Выбрать главу

— Для промышленных целей,— ответил директор и осведомился о цене.

Карлсон сразу решить этого вопроса не мог и попросил подумать, пока не узнает, что вдруг могло придать цену горе.

Но, видимо, открыть ему это сразу не входило в виды директора; он повторил вопрос о том, что́ стоит гора. При этом он дотронулся рукой до сильно вздутого бокового кармана.

— Дорого она оценена быть не может,— заметил Карлсон,— но я должен прежде всего переговорить со старухой и с сыном.

С этими словами он побежал вниз к стуге, оставался там довольно продолжительное время и затем вернулся. Он казался смущенным, будто ему трудно было высказать свои требования.

— Скажите, сколько вы желаете дать, господин директор? — промолвил он наконец.

Но этого директор не желал.

— Ну-с, а если я скажу пять, то вы не найдете это слишком дорогой ценой? — высказал наконец Карлсон, которому дух захватило и у которого пот показался на лбу.

Директор Дитгоф вынул из сюртука бумажник и отсчитал десять бумажек в сто крон каждая.

— Вот пока задаток, а четыре тысячи крон получите осенью. Согласны вы?

Карлсон чуть было не сделал глупости, но ему все же удалось сдержать свое волнение и более или менее спокойно ответить, что он согласен.
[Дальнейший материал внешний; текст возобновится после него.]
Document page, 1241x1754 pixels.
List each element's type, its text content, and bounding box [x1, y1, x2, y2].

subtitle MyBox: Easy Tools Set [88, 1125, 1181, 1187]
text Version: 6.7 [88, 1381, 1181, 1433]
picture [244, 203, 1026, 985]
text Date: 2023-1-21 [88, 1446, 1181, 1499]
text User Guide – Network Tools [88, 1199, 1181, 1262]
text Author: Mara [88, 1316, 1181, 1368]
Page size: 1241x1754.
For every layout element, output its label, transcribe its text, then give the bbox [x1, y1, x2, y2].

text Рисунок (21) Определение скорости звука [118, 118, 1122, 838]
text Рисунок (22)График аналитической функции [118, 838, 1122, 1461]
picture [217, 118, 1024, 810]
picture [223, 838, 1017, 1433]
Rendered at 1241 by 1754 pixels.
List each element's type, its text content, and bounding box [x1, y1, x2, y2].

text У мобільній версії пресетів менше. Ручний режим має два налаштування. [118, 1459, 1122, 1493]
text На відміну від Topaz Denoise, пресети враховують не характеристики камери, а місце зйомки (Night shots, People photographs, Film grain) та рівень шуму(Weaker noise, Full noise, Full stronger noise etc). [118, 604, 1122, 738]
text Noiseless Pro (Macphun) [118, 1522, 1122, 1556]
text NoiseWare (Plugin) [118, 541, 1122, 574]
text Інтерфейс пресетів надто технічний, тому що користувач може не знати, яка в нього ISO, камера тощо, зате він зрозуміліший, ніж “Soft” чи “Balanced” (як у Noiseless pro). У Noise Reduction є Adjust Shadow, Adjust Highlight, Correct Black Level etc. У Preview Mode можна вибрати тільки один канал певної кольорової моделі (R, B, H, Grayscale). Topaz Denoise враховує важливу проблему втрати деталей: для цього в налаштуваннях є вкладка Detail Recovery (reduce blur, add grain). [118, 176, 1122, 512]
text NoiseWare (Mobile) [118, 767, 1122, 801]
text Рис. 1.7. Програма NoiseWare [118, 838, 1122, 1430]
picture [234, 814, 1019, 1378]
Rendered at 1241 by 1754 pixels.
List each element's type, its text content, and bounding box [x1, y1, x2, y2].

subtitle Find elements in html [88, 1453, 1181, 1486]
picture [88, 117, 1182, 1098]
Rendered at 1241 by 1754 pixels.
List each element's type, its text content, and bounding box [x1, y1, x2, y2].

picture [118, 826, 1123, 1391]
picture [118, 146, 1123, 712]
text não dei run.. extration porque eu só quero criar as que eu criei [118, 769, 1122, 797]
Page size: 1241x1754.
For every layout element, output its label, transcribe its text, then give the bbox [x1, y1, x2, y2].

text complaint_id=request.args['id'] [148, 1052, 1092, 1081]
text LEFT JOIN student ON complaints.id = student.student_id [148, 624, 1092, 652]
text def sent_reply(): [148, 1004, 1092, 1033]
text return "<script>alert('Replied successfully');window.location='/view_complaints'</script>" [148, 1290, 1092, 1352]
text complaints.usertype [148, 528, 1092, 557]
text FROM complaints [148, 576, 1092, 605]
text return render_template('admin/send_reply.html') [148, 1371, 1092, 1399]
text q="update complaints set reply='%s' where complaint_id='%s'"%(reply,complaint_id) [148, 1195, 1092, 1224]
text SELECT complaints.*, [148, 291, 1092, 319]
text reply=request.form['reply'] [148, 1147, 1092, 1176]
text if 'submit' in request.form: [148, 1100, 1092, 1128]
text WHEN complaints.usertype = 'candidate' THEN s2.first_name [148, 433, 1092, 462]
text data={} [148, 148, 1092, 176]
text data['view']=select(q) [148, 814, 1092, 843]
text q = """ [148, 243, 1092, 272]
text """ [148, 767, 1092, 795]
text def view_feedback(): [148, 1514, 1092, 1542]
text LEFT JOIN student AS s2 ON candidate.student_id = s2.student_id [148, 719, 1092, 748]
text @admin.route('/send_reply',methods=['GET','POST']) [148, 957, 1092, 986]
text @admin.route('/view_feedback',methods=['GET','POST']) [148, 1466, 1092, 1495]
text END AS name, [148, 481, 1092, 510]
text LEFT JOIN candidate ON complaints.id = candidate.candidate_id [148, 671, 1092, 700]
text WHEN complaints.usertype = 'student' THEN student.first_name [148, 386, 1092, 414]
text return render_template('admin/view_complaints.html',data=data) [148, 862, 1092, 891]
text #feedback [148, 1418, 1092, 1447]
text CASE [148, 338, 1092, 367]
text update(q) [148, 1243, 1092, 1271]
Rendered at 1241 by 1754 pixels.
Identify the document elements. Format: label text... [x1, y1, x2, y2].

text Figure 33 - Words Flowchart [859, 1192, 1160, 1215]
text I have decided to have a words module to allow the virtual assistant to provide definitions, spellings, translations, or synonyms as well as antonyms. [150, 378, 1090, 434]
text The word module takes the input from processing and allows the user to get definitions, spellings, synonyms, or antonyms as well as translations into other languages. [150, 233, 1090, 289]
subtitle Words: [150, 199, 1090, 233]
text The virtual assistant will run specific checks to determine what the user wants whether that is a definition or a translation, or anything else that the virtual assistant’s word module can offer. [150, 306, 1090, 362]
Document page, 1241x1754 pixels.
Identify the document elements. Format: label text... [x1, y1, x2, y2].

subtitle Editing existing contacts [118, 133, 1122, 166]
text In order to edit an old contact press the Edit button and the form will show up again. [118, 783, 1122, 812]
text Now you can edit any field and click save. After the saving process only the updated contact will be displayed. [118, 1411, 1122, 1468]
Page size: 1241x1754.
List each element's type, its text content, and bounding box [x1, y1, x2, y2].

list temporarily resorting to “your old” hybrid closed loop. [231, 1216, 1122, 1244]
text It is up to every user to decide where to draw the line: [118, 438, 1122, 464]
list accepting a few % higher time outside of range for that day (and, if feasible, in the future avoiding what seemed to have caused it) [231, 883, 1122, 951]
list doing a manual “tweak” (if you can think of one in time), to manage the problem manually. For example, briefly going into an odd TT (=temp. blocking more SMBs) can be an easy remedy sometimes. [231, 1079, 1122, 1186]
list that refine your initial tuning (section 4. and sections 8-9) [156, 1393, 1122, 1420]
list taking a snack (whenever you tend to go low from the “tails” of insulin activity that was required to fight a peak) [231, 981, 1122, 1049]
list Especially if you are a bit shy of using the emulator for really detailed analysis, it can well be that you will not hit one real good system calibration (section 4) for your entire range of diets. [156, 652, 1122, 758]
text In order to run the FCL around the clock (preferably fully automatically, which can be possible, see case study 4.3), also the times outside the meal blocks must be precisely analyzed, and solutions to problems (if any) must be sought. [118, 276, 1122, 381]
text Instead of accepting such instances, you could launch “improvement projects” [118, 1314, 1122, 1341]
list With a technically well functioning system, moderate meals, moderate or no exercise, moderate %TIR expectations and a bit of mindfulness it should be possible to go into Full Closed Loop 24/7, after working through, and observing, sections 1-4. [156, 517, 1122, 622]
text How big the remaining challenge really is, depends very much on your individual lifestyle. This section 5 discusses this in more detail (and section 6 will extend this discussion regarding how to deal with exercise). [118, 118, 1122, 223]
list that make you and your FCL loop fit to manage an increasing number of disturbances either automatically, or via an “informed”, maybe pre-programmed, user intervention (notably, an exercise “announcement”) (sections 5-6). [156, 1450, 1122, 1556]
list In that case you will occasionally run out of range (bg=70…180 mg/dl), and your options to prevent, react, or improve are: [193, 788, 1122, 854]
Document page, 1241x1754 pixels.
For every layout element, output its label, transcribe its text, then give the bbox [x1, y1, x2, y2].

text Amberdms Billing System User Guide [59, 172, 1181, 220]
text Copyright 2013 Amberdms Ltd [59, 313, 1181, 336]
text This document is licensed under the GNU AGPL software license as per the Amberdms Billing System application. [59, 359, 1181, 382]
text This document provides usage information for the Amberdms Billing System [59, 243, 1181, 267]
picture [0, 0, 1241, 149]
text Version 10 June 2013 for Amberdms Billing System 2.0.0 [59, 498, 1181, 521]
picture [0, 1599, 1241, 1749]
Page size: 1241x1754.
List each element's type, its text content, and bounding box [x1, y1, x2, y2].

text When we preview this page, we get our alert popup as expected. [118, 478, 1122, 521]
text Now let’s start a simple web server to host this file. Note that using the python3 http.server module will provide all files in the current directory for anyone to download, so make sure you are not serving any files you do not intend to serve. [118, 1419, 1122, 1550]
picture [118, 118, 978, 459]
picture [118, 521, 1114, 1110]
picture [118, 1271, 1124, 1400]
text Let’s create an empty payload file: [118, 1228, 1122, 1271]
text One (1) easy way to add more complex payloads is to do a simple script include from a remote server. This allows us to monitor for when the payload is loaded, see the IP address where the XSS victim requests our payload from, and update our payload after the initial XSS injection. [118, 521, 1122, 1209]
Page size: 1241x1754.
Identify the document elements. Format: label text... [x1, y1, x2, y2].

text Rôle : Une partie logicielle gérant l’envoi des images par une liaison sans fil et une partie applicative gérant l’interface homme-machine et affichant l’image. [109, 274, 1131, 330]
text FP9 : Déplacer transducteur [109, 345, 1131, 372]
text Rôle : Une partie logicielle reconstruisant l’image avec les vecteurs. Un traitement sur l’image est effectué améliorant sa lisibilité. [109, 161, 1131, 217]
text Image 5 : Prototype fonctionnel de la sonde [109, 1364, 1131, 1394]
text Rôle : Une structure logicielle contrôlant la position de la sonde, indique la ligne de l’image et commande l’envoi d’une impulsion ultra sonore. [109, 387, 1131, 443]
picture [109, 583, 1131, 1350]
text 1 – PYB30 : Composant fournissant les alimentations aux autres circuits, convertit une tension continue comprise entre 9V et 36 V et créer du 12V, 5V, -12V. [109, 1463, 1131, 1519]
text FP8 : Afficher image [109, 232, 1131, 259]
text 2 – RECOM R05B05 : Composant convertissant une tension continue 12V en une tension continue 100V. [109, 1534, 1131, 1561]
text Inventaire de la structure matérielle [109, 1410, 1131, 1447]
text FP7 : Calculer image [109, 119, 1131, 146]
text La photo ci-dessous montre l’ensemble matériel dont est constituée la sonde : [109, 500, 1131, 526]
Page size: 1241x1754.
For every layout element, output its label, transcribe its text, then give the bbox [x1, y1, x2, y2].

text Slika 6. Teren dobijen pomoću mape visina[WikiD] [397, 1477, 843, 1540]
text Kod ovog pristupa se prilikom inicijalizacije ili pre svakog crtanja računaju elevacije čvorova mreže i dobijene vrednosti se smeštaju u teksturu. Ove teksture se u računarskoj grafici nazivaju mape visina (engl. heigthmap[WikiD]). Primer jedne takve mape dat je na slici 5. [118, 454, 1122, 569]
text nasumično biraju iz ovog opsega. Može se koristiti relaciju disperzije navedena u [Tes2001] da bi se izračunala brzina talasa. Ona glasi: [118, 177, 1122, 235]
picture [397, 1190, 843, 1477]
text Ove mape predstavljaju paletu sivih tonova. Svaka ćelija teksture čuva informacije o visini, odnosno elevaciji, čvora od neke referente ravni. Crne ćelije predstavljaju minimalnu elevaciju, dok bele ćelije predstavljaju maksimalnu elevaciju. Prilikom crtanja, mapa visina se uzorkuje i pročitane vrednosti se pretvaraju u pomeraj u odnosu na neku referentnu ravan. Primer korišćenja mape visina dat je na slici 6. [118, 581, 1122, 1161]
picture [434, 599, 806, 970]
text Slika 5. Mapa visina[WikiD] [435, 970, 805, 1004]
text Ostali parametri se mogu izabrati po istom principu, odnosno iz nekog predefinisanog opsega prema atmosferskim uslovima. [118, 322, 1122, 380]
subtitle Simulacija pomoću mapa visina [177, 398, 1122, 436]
На самом деле он хотел сказать не пять тысяч крон, а только пятьсот.

Затем направились к старухе и к сыну, чтобы подписать купчую крепость и получить расписку в получении денег.

Карлсон мигнул старухе и Густаву, чтоб они поддержали его, но они ничего не понимали,

Наконец старуха надела очки и, подписав бумагу, прочла.

— Пять тысяч! — вскрикнула она.— Что тут написано? Ведь Карлсон говорил — пятьсот?

— Нет, это ты, вероятно, ослышалась, Анна-Ева. Не сказал ли я пять тысяч, Густав?

При этом он так мигнул, что директор не мог этого не заметить.

— Да, мне кажется, что он сказал пять тысяч,— поддержал Густав, насколько мог убедительней.

Когда подписана была купчая, директор объявил, что рассчитывает на средства своего общества заняться на горе Роггенхольм разработкой полевого шпата.

Никому не было известно, что такое полевой шпат, и никто не думал об этом сокровище, кроме Карлсона; он уверял, что давно об этом думал, но не имел необходимого капитала.

Директор сообщил, что полевой шпат — это красная порода камня, употребляемая на фарфоровых заводах. Через неделю будет построен дом управляющего, уже заказанный плотникам; через две недели будет стоять деревянная казарма для рабочих, и тогда с тридцатью рабочими приступят к работе.

С этим он и уехал.

Этот золотой дождь так внезапно упал на островитян, что они не успели даже рассчитать все выгоды. Тысяча крон на столе и четыре тысячи к осени за ничего не стоящий остров! Этого было слишком много сразу! Они в полной дружбе и согласии просидели весь вечер вместе, рассчитывая, какие они еще получат от этого выгоды. Само собой понятно, что можно будет продавать рыбу и другие продукты многочисленным рабочим и управляющему, также и дрова,— в этом нечего было сомневаться. Затем, очень возможно, что захочет приехать на лето директор, быть может с целой семьей. Тогда, понятно, можно будет увеличить плату за наем дачи профессора, а Карлсон, быть может, сдаст свою стугу. Все будет великолепно.

Карлсон сам убрал деньги в секретер и просидел полночи перед крышкой, делая свои расчеты.

* * *

На следующей неделе Карлсон съездил несколько раз в купальное местечко Даларё и возвращался с плотниками и малярами. Он порою садился на свою веранду, на которую он поставил стол. Сидя там, он пил коньяк, курил трубку и наблюдал за работой, которая уже подвинулась значительно вперед.

Вскоре оклеили все комнаты и даже кухню обоями; в последней сложили хорошую печь. К окнам приделали зеленые ставни, виднеющиеся издали. Веранду еще раз выкрасили в белый и светло-красный цвета; с солнечной стороны повесили к ней гардину из полосатого синего и белого тика. Вокруг двора и сада возвышалась решетчатая ограда, выкрашенная в серый цвет с белыми набалдашниками.

Подолгу стояли обитатели мызы передо всем этим и глазели на эту роскошь; Густав же предпочитал стоять на значительном отдалении за углом или за густым кустом. Он никогда или же очень редко принимал приглашение посидеть на веранде.

Одна из грез Карлсона, снившаяся ему в особенно ясные ночи, заключалась в том, что профессор будет сидеть на веранде, по-барски развалившись в кресле, будет по глоточкам пить коньяк из бокала, любоваться видом и покуривать трубку (лучше уж было бы сигару, но эта последняя была для него еще слишком крепка).